Silnara Faustino – Congonhas
“A mulher é sempre ‘descredibilizada’, sexualizada e assediada. O fato de ser uma mulher preta, que ocupava um cargo técnico, fazia com que essas opressões fossem intensificadas. Por ser negra tinha que às vezes impor para ser ouvida e os assédios são tratados quase como sorte, afinal, na cabeça de muitos, eu deveria estar agradecida por ser percebida.”
“A infraestrutura onde eu moro é adequada, coleta de esgoto, pavimentação, iluminação pública. Trabalhei por 8 anos na mineração. Atualmente não. Sempre em terceirizadas. Não vejo mulheres negras em local de tomada de decisão. Os impactos da mineração são na qualidade de vida. Sempre trabalhei e estudei e havia de pouca a nenhuma flexibilidade para estudos. A qualidade do ar me causava doenças respiratórias, a comida industrializada me causava distúrbios gástricos. Além das condições ambientais, as relações são potencialmente abusivas para mulheres. É um ambiente muito machista, chefiado por muitos que beiram a misoginia.
Rejane Maia – Congonhas
“Não podemos nos dar por vencidas diante disso, dessa maldades contra nossa raça. Nunca vi mulher negra em posição de liderança”.

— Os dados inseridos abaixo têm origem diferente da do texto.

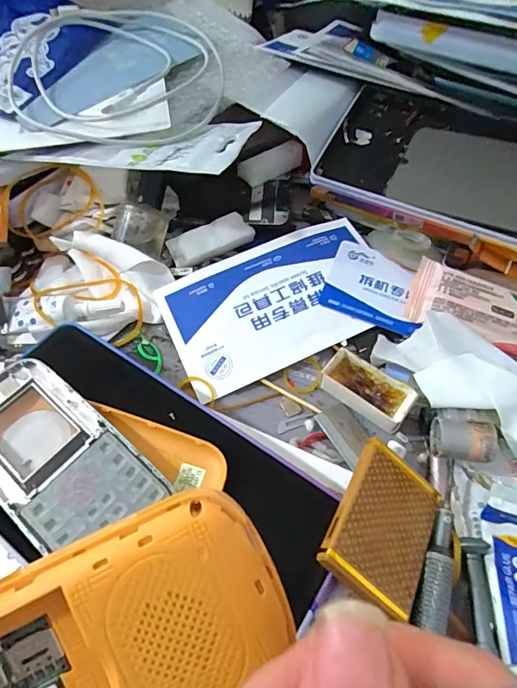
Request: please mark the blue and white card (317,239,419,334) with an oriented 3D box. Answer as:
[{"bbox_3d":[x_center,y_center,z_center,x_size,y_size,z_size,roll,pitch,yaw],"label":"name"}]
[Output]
[{"bbox_3d":[0.072,-0.036,0.263,0.059,0.004,0.052,23,66,12],"label":"blue and white card"}]

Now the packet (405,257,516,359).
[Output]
[{"bbox_3d":[0.138,-0.018,0.246,0.097,0.007,0.041,20,59,13],"label":"packet"}]

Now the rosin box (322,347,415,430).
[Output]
[{"bbox_3d":[0.059,0.023,0.231,0.049,0.012,0.019,34,63,20],"label":"rosin box"}]

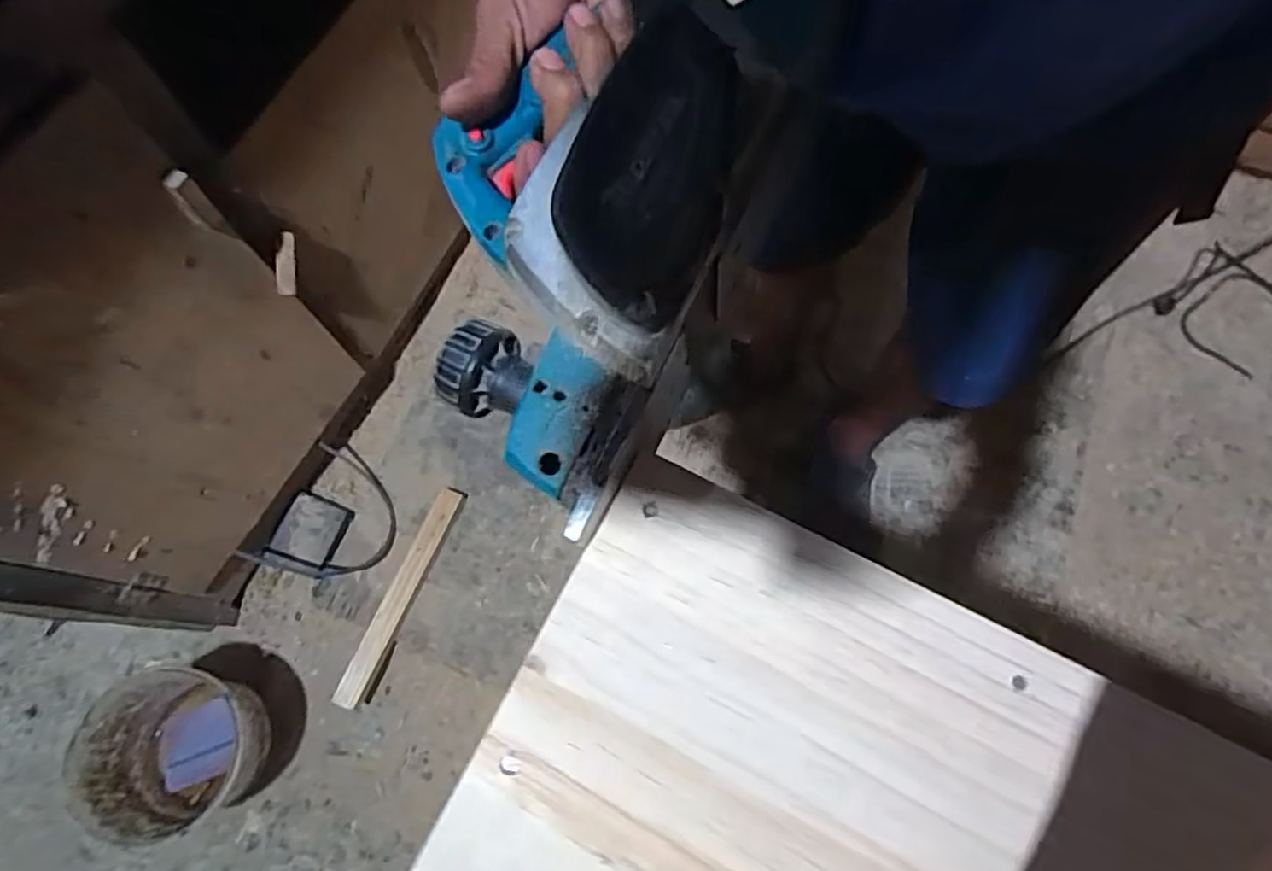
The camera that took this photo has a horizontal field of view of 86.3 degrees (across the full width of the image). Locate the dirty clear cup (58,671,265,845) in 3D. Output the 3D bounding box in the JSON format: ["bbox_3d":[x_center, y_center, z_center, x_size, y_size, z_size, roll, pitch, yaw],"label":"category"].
[{"bbox_3d":[-0.626,0.440,0.945,0.207,0.161,0.198,-1,68,3],"label":"dirty clear cup"}]

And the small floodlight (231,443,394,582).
[{"bbox_3d":[-0.479,0.142,1.091,0.178,0.046,0.221,28,74,9],"label":"small floodlight"}]

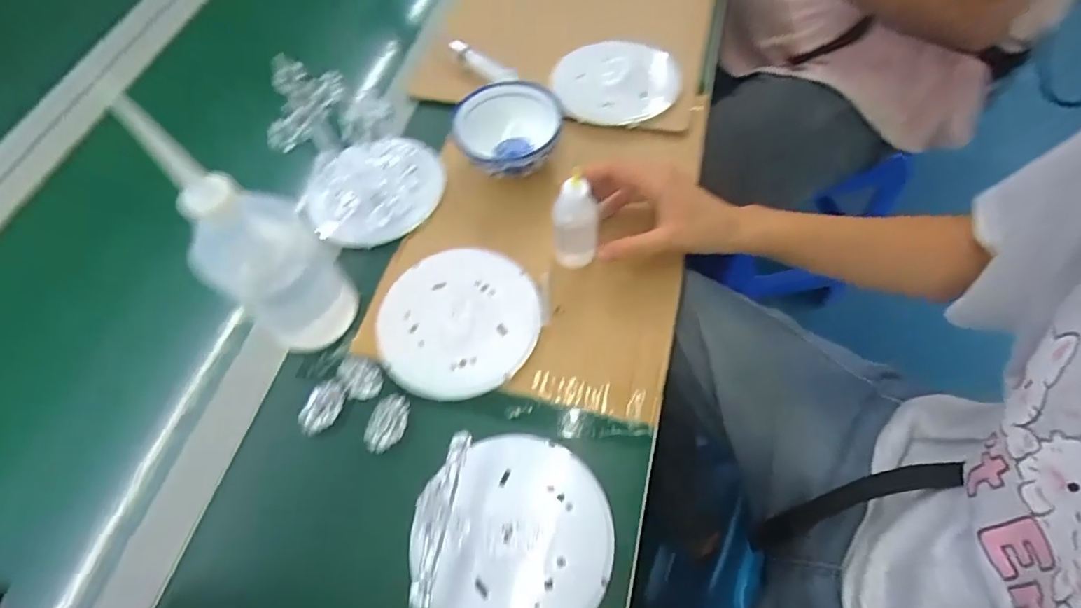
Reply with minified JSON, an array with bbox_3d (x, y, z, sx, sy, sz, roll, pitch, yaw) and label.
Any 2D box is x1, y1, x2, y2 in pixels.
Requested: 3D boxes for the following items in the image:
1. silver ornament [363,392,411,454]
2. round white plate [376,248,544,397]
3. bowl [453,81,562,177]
[{"bbox_3d":[-0.112,0.087,0.391,0.026,0.006,0.043,10,63,9],"label":"silver ornament"},{"bbox_3d":[-0.066,0.013,0.429,0.126,0.007,0.125,-1,61,2],"label":"round white plate"},{"bbox_3d":[-0.027,-0.149,0.493,0.100,0.056,0.099,-1,61,2],"label":"bowl"}]

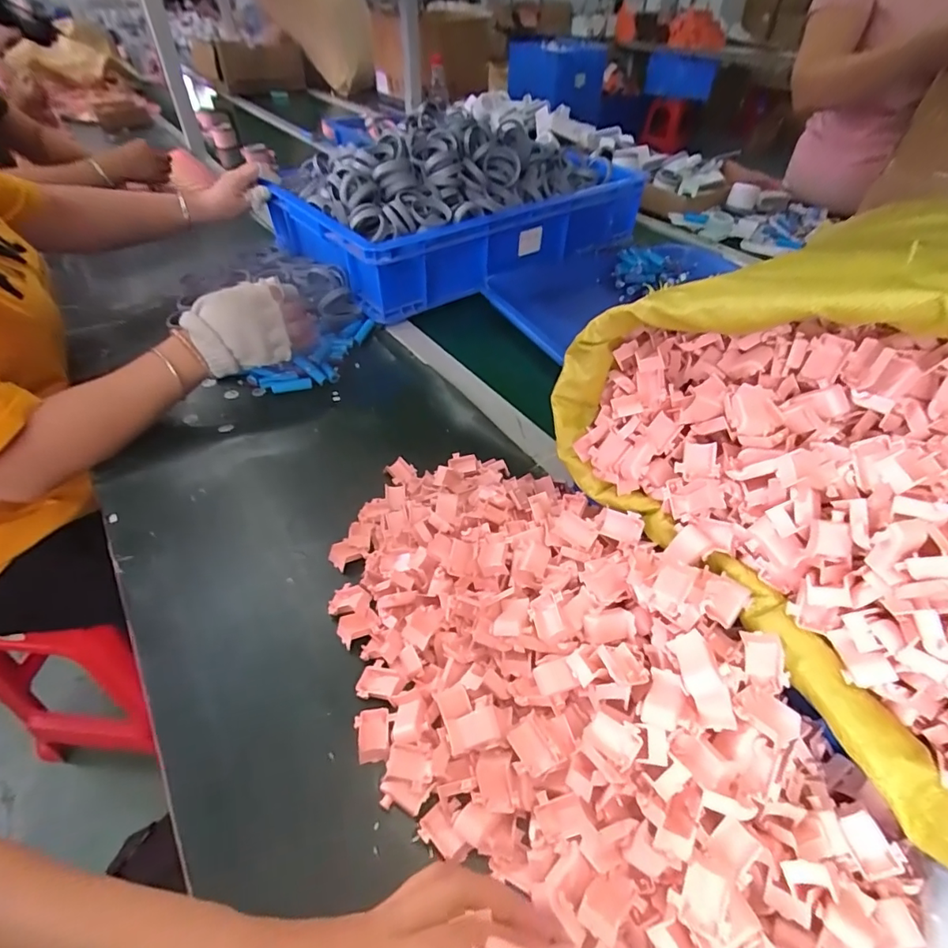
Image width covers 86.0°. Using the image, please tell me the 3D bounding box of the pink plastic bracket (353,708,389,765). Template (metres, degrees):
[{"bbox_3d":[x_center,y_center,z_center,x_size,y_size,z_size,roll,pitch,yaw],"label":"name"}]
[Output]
[{"bbox_3d":[-0.072,0.186,0.361,0.023,0.005,0.034,-6,45,-8],"label":"pink plastic bracket"}]

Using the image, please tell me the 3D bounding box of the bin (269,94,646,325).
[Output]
[{"bbox_3d":[-0.027,-0.518,0.946,0.583,0.201,0.427,-27,49,-23],"label":"bin"}]

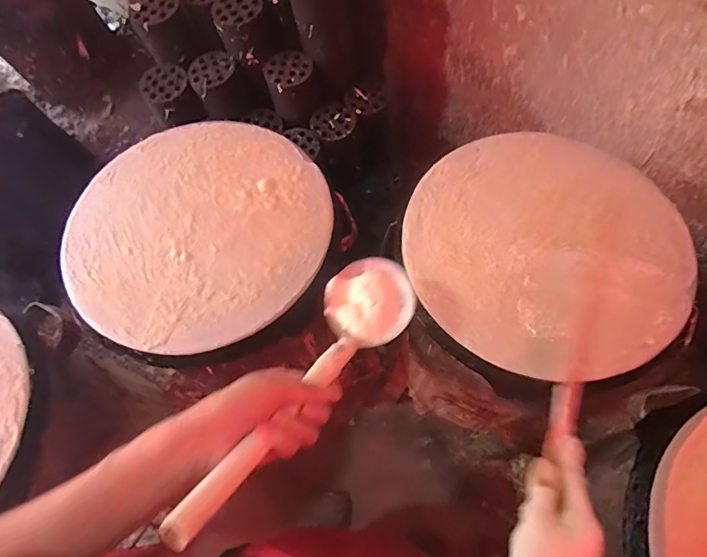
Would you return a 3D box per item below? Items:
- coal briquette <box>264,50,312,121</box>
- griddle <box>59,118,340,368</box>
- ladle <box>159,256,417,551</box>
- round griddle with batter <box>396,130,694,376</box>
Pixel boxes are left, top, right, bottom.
[{"bbox_3d":[-0.126,-0.401,0.923,0.099,0.084,0.104,-1,67,2],"label":"coal briquette"},{"bbox_3d":[-0.217,-0.073,0.635,0.356,0.030,0.375,-1,67,2],"label":"griddle"},{"bbox_3d":[-0.040,0.079,0.397,0.091,0.063,0.325,30,38,14],"label":"ladle"},{"bbox_3d":[0.255,-0.051,0.604,0.356,0.027,0.354,-1,67,2],"label":"round griddle with batter"}]

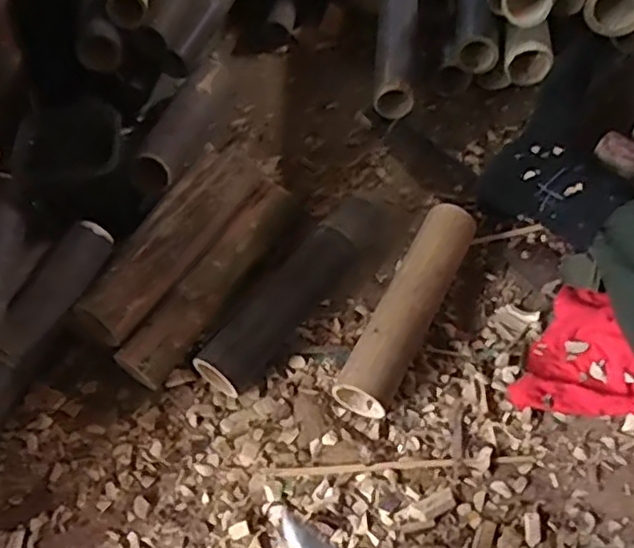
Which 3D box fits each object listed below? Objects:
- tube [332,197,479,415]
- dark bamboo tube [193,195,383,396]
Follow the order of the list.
[{"bbox_3d":[0.101,0.032,0.703,0.055,0.063,0.260,23,57,17],"label":"tube"},{"bbox_3d":[-0.017,0.017,0.710,0.059,0.060,0.269,34,61,23],"label":"dark bamboo tube"}]

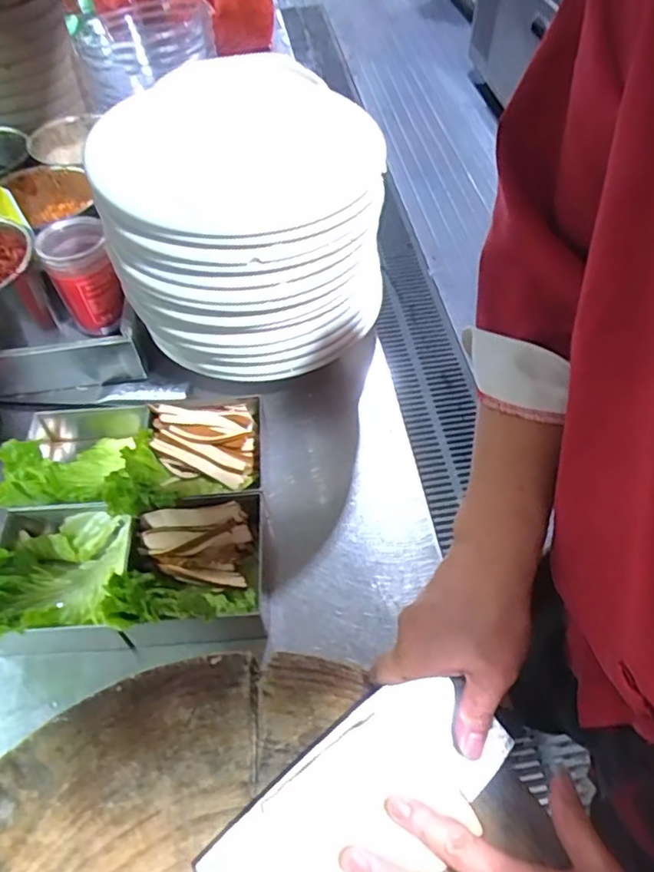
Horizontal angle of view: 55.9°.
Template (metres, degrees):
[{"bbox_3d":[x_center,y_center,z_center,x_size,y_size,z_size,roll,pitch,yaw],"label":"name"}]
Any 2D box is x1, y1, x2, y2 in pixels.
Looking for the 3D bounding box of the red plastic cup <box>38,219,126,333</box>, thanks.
[{"bbox_3d":[-0.304,-0.199,0.768,0.073,0.104,0.103,-25,56,-16],"label":"red plastic cup"}]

“Não trabalho na mineração, porém o ar da cidade é carregado de poluição. Hoje em dia, estamos passando por muito racismo contra nossa cor. Isso é muito triste, e sem dúvida a diferença de tratamento é muito grande né!? Uma pena, pois o sangue que corre na veia de uma mulher branca é o mesmo que corre em uma negra. Não podemos nos dar por vencidas diante disso, dessa maldades contra nossa raça. Nunca vi mulher negra em posição de liderança”.
Márcia Aparecida – Conselheiro Lafaiete
“Sou uma mulher negra e tenho 48 anos. Moro no centro da cidade e em termos de estrutura não falta nada. Não trabalho com mineração, sou autônoma. Na minha cidade vejo que a poluição aumentou muito, temos a Vale aqui e em alguns dias dias, a poeira se espalha por vários bairros da cidade fora os caminhões pesados que circulam pela cidade. Percebi também que os trabalhadores terceirizados estão perdendo seus empregos e tenho visto o aumento de moradores em situação de rua e um alto consumo de álcool e drogas. O impacto na vida da mulher negra é que muitas estão virando viúvas de maridos vivos e também um alto número de mães solteiras, principalmente as mulheres abaixo de 21anos.”
“Faço artesanato e nessa área tem muita mulher negra que sustenta a família com seus trabalhos, mas são poucas que estão se destacando mesmo trabalhando muito”.